「臨床心理学」の心理アセスメントにおける主要な検査のひとつである顕在性不安尺度(Manifest Anxiety Scale)について解説します。
(当サイトでは、以降よりMASと呼びます。)
テーラーによって開発された尺度。
慢性的な不安傾向を測定するための質問紙検査で、対象者がもともと持っている性格傾向としての不安のなりやすさである特性不安を測定するもの。
臨床現場においてクライエントが、身体的・精神的な症候としてどの程度不安感を持っているのかという意識的なものを測る際に用いられることが多い。
MASにより相対的な不安の強さと性質を測定し、極端に得点が高く日常生活に支障をきたしている場合、専門的な治療が必要な場合もある。
・身体的な症候:発汗や赤面、心拍上昇など。
・精神的な症候:緊張、心配など。
一方で、短時間で比較的簡単に実施することが可能なため、健常群向けにも利用されることもある。(個人にも集団にも利用可能)

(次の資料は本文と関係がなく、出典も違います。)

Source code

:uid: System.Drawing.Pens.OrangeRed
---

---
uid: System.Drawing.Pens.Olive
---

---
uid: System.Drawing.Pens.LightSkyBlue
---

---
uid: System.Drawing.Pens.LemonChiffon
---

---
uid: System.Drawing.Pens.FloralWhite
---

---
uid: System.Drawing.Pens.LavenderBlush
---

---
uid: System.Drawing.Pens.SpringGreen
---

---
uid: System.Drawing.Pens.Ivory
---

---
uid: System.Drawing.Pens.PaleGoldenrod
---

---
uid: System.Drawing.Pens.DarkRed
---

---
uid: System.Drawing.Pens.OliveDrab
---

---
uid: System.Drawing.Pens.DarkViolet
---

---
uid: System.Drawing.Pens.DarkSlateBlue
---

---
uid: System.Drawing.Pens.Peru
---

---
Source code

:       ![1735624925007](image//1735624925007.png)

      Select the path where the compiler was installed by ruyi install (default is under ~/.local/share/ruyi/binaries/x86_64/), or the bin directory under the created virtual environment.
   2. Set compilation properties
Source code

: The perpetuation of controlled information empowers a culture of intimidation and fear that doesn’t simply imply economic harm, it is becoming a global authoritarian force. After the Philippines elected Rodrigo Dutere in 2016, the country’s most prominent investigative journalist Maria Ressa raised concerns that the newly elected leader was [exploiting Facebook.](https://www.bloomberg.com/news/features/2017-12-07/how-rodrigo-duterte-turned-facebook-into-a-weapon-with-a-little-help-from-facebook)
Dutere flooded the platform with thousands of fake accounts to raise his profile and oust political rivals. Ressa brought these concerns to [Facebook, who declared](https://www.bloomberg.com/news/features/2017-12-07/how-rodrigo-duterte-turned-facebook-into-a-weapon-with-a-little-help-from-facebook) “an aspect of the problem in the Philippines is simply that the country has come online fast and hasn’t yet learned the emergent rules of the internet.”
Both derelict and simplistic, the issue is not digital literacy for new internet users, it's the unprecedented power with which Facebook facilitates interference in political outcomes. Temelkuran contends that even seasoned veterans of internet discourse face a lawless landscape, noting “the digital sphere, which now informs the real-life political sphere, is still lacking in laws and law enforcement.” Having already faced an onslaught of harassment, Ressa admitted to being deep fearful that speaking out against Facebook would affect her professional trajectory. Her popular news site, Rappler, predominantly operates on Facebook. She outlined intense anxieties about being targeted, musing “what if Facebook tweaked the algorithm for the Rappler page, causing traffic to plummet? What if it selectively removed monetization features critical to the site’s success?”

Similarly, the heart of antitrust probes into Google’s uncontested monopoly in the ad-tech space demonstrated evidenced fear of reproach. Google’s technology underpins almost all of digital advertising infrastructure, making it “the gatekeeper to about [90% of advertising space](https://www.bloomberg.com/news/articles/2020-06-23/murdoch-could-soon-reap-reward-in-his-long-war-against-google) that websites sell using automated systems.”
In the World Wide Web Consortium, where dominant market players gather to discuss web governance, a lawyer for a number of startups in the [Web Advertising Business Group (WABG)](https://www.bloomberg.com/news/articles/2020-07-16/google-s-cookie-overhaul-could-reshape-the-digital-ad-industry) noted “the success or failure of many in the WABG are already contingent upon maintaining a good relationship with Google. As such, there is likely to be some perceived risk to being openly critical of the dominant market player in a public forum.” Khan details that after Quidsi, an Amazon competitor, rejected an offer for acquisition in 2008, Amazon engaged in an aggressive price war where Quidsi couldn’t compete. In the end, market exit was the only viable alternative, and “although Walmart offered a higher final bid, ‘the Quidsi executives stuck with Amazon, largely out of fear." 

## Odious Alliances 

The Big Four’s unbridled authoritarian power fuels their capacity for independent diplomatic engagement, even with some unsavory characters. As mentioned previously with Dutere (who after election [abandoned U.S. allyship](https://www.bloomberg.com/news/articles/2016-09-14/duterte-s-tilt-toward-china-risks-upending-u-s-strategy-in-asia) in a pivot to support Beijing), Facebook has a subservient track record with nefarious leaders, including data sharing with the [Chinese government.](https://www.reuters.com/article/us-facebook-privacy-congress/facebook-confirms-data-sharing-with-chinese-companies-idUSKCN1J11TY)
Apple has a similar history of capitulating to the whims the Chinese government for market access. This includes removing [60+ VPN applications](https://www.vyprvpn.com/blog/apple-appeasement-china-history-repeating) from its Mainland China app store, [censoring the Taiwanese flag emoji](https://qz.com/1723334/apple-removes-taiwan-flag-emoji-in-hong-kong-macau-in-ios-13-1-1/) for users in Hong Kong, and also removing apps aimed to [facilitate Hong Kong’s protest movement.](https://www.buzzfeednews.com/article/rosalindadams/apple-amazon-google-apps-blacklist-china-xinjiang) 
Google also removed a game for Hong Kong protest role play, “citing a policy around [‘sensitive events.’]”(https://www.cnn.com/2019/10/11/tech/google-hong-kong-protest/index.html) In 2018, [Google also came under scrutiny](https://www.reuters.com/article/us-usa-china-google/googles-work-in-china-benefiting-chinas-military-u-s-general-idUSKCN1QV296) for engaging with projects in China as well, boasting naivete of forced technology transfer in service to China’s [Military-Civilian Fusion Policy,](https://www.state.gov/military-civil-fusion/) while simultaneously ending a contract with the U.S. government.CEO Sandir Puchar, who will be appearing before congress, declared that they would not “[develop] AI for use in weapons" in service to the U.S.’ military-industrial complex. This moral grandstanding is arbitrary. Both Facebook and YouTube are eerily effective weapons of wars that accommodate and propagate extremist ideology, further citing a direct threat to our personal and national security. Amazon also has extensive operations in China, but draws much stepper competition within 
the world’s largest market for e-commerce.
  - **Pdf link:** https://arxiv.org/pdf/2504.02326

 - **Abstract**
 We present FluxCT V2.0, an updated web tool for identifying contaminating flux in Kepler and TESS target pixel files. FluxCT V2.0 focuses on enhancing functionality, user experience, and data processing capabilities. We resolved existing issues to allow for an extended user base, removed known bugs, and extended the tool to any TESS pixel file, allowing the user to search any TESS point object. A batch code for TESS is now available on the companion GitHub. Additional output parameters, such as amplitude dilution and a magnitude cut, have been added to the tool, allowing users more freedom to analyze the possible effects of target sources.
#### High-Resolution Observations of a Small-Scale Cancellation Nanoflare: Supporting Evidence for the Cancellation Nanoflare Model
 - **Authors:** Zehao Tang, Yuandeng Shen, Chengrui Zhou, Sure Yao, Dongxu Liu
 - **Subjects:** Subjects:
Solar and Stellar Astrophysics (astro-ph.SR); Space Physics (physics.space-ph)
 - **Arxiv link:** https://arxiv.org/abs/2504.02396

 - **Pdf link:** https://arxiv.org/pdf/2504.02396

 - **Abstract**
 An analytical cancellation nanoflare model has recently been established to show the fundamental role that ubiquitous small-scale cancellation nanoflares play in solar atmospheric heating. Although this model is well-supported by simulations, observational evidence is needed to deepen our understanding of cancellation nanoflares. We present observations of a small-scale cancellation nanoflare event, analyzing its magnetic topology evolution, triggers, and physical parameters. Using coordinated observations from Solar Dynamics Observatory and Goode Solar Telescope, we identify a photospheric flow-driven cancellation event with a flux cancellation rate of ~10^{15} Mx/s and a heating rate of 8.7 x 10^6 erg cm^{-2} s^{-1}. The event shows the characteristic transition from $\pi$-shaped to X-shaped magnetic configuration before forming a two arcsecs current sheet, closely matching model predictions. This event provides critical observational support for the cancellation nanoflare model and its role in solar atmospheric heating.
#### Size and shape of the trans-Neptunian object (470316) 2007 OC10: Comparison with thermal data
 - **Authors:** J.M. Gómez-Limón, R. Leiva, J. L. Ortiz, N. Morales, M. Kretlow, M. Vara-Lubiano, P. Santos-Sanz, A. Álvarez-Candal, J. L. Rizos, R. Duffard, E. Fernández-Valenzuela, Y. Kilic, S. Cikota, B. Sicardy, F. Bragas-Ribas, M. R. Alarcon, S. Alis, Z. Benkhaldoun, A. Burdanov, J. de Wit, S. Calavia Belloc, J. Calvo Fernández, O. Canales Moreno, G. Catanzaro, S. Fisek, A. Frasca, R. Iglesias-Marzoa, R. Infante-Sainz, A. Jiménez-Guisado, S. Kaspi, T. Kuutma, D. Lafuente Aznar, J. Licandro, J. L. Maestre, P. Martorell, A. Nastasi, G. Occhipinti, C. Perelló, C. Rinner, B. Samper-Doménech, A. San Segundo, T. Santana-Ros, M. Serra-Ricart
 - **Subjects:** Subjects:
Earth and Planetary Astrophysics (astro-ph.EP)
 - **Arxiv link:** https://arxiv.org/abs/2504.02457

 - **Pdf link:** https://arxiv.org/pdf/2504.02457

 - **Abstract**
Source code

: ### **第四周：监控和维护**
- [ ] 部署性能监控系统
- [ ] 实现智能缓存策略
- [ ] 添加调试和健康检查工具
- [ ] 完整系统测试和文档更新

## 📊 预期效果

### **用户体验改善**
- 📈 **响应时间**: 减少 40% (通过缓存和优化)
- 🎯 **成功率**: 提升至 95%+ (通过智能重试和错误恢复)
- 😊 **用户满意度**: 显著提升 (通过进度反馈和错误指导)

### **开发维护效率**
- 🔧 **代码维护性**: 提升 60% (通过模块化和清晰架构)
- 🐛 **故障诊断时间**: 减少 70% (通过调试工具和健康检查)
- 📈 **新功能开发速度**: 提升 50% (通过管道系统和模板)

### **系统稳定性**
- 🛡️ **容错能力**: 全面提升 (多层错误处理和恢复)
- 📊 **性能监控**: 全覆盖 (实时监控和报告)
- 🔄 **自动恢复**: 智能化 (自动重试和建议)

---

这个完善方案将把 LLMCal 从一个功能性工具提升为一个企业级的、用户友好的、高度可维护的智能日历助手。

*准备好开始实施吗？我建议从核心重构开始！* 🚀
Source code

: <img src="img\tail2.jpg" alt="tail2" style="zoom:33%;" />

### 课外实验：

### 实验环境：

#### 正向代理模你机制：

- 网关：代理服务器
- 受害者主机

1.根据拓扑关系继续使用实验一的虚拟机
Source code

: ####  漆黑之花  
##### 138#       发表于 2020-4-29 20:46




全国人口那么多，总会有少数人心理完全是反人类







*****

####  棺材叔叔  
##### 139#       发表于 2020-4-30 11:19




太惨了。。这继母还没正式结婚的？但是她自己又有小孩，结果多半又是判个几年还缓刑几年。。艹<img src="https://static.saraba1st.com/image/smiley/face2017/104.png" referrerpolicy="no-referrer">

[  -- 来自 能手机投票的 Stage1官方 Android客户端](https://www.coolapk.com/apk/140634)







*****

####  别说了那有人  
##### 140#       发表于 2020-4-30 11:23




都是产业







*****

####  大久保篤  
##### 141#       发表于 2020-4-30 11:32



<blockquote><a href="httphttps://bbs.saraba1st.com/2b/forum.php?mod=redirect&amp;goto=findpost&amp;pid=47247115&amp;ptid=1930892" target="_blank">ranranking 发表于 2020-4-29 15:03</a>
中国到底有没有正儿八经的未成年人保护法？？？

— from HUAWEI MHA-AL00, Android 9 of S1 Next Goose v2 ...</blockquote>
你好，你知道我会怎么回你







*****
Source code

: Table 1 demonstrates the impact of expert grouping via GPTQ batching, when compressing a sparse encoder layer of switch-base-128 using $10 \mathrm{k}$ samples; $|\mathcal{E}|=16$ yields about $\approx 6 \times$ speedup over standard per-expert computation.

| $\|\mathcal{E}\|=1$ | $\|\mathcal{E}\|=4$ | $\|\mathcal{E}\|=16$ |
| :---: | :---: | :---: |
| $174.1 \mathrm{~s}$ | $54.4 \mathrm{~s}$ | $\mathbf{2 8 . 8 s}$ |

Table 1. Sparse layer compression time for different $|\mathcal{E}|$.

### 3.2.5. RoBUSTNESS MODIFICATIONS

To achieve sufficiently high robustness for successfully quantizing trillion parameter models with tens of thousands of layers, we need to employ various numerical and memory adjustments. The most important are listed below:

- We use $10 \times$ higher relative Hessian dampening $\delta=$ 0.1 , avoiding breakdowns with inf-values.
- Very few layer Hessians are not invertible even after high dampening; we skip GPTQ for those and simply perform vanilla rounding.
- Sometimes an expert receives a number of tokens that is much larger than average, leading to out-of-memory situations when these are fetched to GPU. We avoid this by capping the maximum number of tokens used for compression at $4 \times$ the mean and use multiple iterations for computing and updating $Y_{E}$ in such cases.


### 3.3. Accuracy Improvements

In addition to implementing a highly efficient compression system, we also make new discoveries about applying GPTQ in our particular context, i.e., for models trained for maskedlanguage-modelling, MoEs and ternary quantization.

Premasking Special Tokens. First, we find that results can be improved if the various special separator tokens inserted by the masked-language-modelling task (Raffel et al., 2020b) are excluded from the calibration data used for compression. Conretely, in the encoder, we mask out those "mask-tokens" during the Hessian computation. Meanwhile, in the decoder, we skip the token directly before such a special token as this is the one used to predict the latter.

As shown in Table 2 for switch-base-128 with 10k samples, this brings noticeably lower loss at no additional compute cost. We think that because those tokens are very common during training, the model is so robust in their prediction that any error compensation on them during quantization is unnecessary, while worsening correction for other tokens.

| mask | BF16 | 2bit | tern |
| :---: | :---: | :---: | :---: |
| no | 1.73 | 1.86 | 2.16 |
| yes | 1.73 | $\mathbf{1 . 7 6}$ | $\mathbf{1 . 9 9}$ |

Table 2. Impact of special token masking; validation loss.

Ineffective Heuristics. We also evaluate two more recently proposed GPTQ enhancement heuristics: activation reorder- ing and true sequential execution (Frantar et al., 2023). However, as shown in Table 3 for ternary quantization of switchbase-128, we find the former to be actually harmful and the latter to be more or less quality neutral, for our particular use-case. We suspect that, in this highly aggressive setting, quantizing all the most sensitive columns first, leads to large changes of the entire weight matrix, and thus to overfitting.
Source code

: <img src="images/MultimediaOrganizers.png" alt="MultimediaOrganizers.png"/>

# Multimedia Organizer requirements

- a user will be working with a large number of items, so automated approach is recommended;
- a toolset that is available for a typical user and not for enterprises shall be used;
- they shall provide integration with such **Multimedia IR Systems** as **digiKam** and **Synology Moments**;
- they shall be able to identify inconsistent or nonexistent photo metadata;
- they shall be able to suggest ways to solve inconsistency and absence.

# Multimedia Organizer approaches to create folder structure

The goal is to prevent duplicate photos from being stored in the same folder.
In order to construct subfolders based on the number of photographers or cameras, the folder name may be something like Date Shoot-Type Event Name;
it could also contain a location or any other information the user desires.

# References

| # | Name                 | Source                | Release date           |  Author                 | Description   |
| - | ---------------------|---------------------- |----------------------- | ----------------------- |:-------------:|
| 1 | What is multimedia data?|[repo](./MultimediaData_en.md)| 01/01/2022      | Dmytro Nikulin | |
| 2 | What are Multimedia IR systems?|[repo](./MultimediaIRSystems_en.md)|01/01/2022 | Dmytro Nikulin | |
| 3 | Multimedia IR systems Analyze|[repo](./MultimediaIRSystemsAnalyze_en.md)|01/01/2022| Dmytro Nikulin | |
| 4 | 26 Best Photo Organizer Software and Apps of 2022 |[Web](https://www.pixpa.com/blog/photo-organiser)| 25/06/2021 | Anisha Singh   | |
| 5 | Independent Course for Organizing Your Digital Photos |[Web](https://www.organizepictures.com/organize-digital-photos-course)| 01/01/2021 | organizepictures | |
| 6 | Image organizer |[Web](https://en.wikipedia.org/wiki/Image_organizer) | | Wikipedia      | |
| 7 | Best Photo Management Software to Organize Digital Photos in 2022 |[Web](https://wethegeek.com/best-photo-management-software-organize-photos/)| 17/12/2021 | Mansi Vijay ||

※適用年齢は16歳以上とされている。日本語に標準化する際に、16~60歳までの幅広い年齢層を対象に利用できるように構成された。
(児童用としてCASが作成されている。)
ミネソタ多面的人格目録(MMPI)の中の不安に関する質問50項目と、妥当性尺度のL尺度(虚偽尺度)から15項目、合計65項目から構成されている。(日本語版)
これらの質問項目に「はい」「いいえ」で答えていく。
「はい」を1点、「いいえ」を0点として採点する。
おおよその統計を以下に示す。
・健常者:11点~14点前後
・統合失調症:15点~20点前後
・不安症:21点以上
・うつ病:14点以上
L尺度(虚偽尺度)が11点以上で妥当性なしと判定される。
また、統計的偏差から男性で23点、女性で26点を超えた場合高度の不安を有すると判定される。
顕在不安とは、自分自身で身体的・精神的な不安の症候が意識化できたものを指す。
これまでは、行動観察や面接により主観的に捉えることが多かった不安を、MASの登場により客観的に測定することが可能になったといえる。
MASは不安を測定すす検査としてSTAIと並び多用されている尺度です。
MMPIから抜き出しているため、妥当性も測定することが可能で友好的な不安尺度と言えます。
STAIは特性不安と状態不安の両方を測定するための検査ですが、MASは、顕在的な測定不安を測定するための検査です。このような詳細な点まで覚えておくことがポイントです。
また、不安症に対する正確な知識も重要となってきますので、あわせて抑えておくことをおすすめします。